▸ **Try it**:
Wherever the string "elbow" occurs in a line of these records, report that line.

Source material below:

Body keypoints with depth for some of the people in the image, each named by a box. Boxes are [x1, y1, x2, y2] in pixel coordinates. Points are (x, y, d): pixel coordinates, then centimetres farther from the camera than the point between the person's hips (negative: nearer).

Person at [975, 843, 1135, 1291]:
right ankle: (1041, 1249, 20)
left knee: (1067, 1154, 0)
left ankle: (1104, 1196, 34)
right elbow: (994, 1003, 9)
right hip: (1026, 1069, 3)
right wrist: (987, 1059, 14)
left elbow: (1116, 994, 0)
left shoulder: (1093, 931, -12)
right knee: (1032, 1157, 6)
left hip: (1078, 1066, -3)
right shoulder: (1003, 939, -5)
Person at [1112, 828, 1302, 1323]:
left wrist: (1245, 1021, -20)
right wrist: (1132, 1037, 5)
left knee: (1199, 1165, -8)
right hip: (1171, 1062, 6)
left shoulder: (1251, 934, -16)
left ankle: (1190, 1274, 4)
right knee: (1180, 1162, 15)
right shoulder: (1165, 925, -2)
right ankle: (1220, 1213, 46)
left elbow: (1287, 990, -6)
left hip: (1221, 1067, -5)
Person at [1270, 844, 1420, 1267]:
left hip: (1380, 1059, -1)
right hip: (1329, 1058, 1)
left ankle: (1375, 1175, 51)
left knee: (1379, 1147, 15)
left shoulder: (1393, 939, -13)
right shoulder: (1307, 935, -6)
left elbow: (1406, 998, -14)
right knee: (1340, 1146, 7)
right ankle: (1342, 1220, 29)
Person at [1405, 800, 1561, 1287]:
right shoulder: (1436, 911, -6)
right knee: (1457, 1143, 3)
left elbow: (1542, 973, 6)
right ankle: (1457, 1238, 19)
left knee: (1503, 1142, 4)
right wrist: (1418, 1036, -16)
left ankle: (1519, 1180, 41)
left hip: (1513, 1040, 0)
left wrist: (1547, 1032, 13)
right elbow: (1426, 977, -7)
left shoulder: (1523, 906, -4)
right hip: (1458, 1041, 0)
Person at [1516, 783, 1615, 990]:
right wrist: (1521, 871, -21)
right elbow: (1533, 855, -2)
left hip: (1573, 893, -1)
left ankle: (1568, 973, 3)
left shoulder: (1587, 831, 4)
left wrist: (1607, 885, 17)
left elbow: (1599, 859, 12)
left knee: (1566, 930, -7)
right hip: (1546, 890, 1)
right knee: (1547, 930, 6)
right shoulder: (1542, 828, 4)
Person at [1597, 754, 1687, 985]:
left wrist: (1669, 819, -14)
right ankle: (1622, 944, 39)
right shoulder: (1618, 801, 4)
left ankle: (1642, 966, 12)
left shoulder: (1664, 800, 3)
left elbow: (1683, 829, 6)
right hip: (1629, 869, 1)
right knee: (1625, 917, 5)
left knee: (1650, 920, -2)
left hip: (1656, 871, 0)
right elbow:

End of Source material.

▸ **Exercise answer**:
right elbow: (994, 1003, 9)
left elbow: (1116, 994, 0)
left elbow: (1287, 990, -6)
left elbow: (1406, 998, -14)
left elbow: (1542, 973, 6)
right elbow: (1426, 977, -7)
right elbow: (1533, 855, -2)
left elbow: (1599, 859, 12)
left elbow: (1683, 829, 6)
right elbow:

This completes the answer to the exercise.